08/20/2013 10:33 AM- Interview with the Dietary Manager revealed the chemical products provided for the dish washing machine are provided by Eco Lab. Eco Lab is the manufacturer of the dish washing machine. The Dietary Manager stated he doesn't know who owns the machine. He doesn't know if it is owned by Eco Lab or the hospital.
8. A review of the immunization and staff health concerns revealed the following:
08/21/2013 at 3:48 PM- Interview with employee #2 revealed there is no policy and procedure for staff immunizations for Purified Protein Derivative to determine exposure/infection with tuberculosis.
08/21/2013 at 3:52 PM- Interview with the Registered Nurse in the emergency department revealed the procedure for facility staff for testing of Protein Purified Derivative is: The staff member comes to the emergency department with the proper form provided from the human resources department. The emergency department administers the Purified Protein Derivative, and the staff member is to return to the emergency department within 48 to 72 hours to have the results read. The information of each staff member tested is kept in a book entitled Non-Emergent Screening.
08/21/2013 at 3:54 PM- Review of the Non-Emergent Screening book revealed no evidence of employee #9 having been administered Purified Protein Derivative for tuberculosis screening.
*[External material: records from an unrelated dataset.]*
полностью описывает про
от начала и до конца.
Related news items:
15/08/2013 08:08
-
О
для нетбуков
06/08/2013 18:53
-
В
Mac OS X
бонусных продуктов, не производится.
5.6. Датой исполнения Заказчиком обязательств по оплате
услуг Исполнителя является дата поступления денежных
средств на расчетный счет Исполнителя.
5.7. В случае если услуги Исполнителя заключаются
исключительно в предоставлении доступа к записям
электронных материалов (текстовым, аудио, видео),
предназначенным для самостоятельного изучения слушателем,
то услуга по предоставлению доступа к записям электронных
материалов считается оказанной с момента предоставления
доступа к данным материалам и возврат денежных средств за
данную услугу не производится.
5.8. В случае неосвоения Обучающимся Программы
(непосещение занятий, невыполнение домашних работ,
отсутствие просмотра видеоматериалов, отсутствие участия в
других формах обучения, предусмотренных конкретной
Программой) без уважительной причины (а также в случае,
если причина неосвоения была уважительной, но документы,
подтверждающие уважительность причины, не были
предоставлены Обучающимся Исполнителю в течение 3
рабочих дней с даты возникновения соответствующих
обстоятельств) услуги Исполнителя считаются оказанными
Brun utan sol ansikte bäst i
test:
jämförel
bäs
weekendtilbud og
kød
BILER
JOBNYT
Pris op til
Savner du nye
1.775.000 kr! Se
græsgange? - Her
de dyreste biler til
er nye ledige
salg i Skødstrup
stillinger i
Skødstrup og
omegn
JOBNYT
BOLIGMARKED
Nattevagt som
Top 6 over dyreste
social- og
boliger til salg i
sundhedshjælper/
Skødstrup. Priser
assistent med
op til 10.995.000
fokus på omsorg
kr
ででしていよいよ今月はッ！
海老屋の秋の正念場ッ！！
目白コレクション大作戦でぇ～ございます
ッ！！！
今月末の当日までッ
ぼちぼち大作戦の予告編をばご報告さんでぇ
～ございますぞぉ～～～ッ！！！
08/21/2013 at 3:54 PM- Review of the Non-Emergent Screening book revealed employee # 13 was administered with Purified Protein Derivative for tuberculosis screening on 08/01/2013.
08/23/2013 at 9:48 AM- Review of the Centers for Disease Control and Prevention web site revealed the Mantoux technique for screening of tuberculosis states the results are to be read within 48 to 72 hours.
9. Review of the QAPI committee minutes for 2013 did not reveal any of the above findings reported or acted on by the committee.
10. Interview with the Infection Control Nurse on 08/21/3013 at 9:00 AM revealed that activities of the Infection Control Program are not reported to the QAPI committee.